Further details of this package are as follows:
1. The proposal for an Anti-Tax Avoidance Directive (“Anti-BEPS Directive”) focuses on six key measures including:
reinforced CFC (Controlled Foreign Company) rules to ensure that profits shifted in low/no tax countries are effectively taxed;
limitation of the switch-over clause to non-EU situations and providing a credit on the foreign tax (instead of an exemption), where the income received is taxed at a statutory rate lower than 40% of the rate applicable in the home Member State;
strengthening exit taxation if assets are transferred cross-border, a deferral mechanism for transfers within the EU/EEA and in case of transfers within the EU, the rule that the receiving Member State will have to accept the same market value as defined by the home Member State as the starting value of the transferred assets;
limitation of interest deductions of companies resident in the EU/EEA (limitation up to a 30% fixed ratio or EUR 1 million, whichever is higher);
tax characterisation used by the source Member State shall be followed to ensure consistent tax treatment within the EU (hybrid mismatch);
an EU general Anti-Abuse Rule to ignore arrangements that do not comply with the standard, which would include both a motive test and a substance test.
2. A proposal for a revision of the Administrative Cooperation Directive which aims to introduce non-public country-by-country reporting between local tax authorities and the exchange of reports between them.
The parent company of a multinational group will have to provide information on the whole group to the tax authority in its Member State of residence (such as turnover, pre-tax profit, income tax paid and accrued, number of employees, capital, tangible assets and business activities) on an annual basis and for each tax jurisdiction where they do business.
3. A Recommendation to amend tax treaties and ensure implementation of the new permanent establishment definition, advice on how to revise tax treaties against abuse and focus on how to ensure it in an EU law compliant way.

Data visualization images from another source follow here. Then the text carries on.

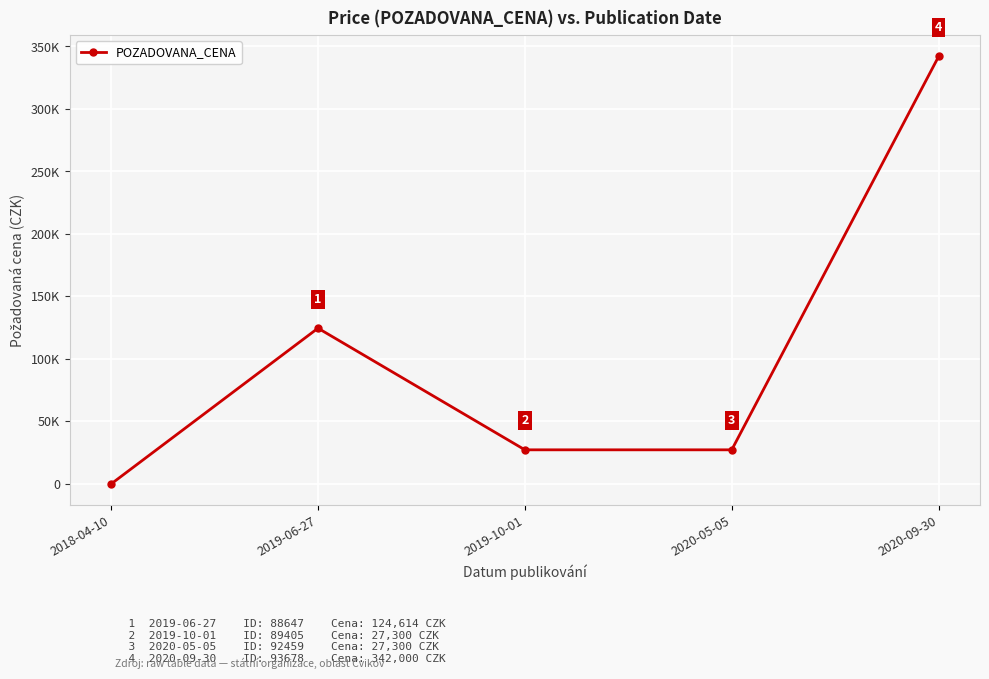

True or false: there are more than 0 points higher than both neighbors.

True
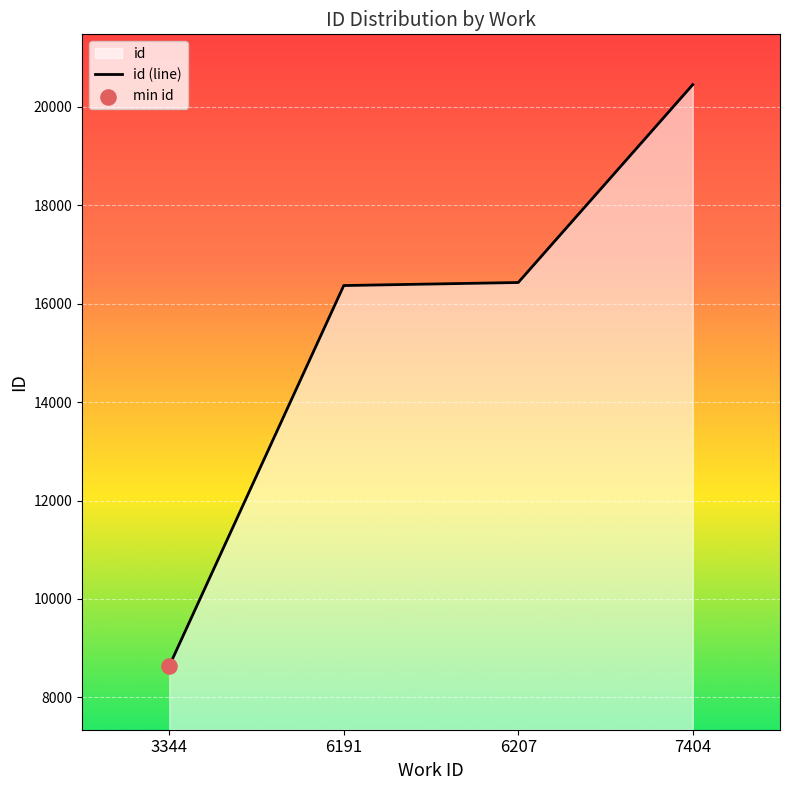

What is the change in value from 3344 to 6207?

+7793.5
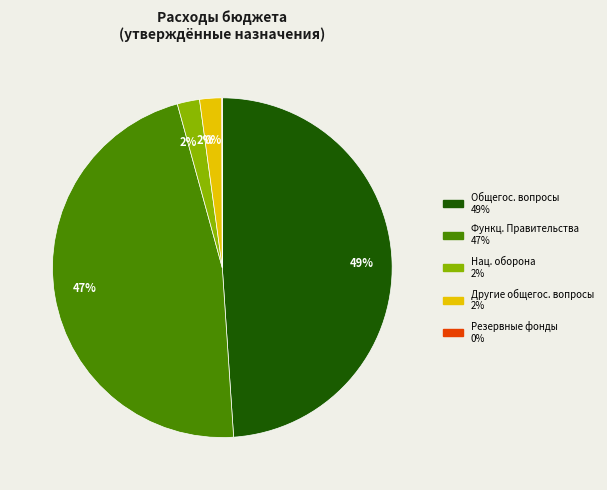

To the nearest percent, what is the average slice percentage?

20%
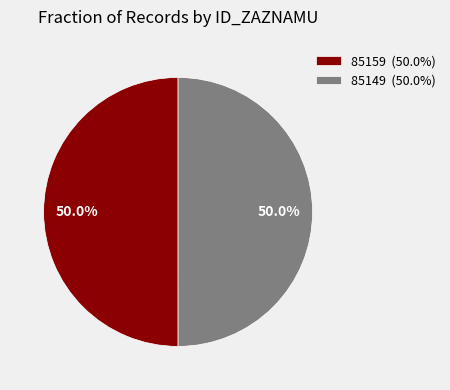

To the nearest percent, what portion does 85149 represent?

50%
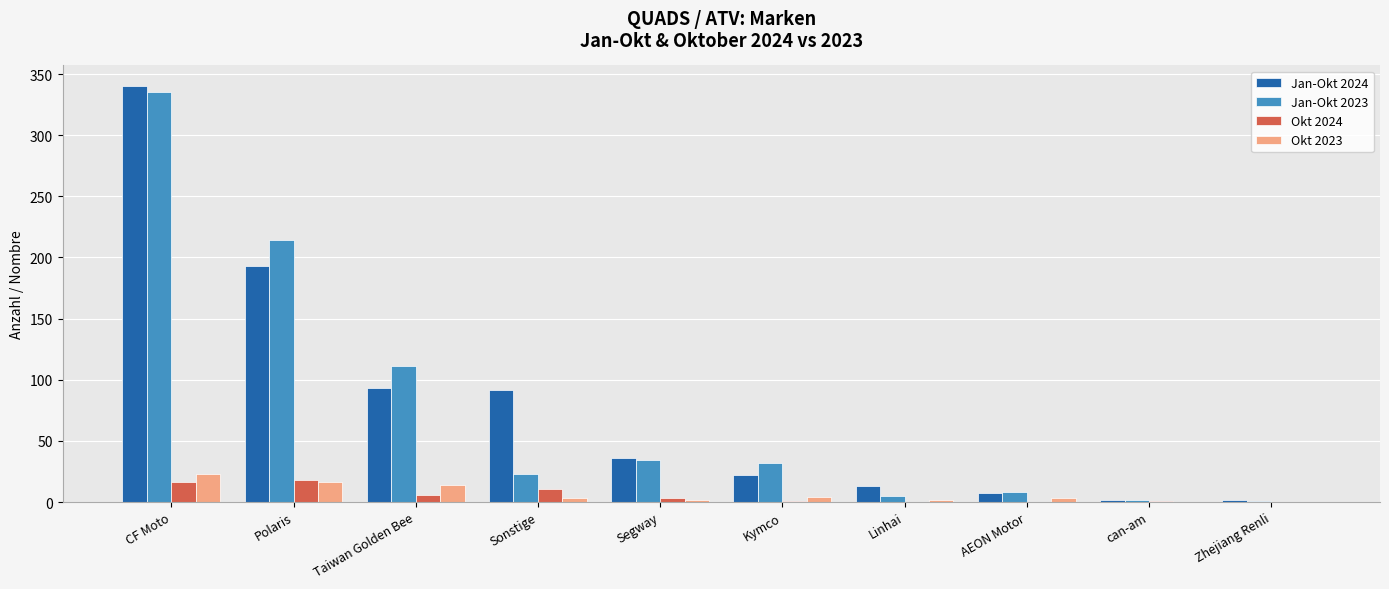

What is the total value across all series at Linhai?

20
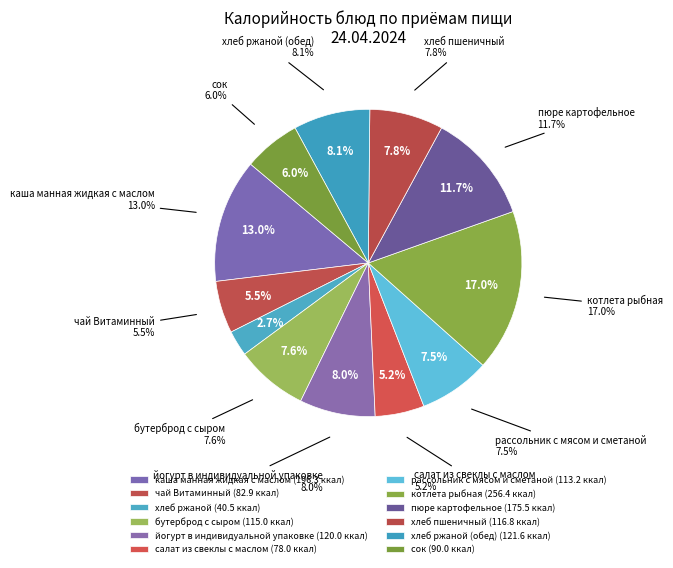

Do йогурт в индивидуальной упаковке and рассольник с мясом и сметаной together represent more than half of the pie?

No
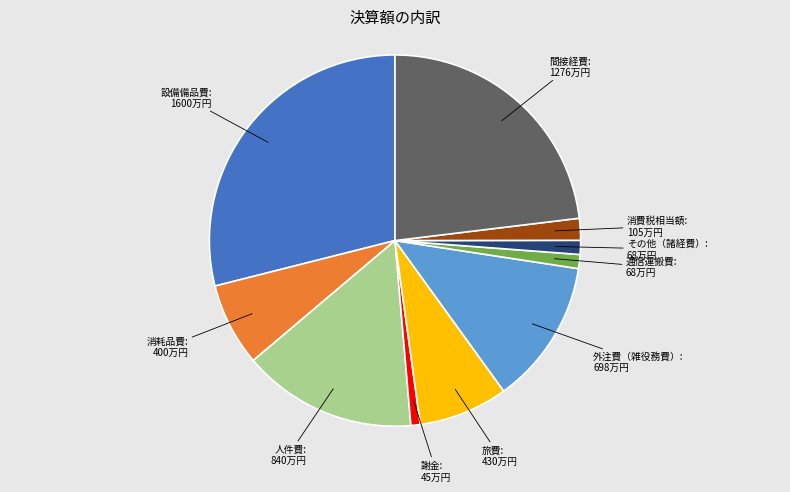

How many segments does this pie chart have?

10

4. A Communication on an External Strategy for Effective Taxation to encourage third countries to apply minimum standards of good governance in tax matters, which involves notably updating the tax good governance criteria, developing countries to improve their tax administrations and an EU process for assessing and listing third-country non-cooperative tax jurisdictions. The publication of such a list is expected as from 2019.
In this context, Ministers and top tax officials from more than 30 countries, including the Luxembourg Finance Minister, signed an international agreement of the OECD on 27 January 2016 that will significantly advance the fight against corporate tax avoidance.
Next steps: The EU Commission and the Dutch presidency outlined their intention to find a political agreement on the Anti-BEPS Directive before the end of the Dutch six-month mandate.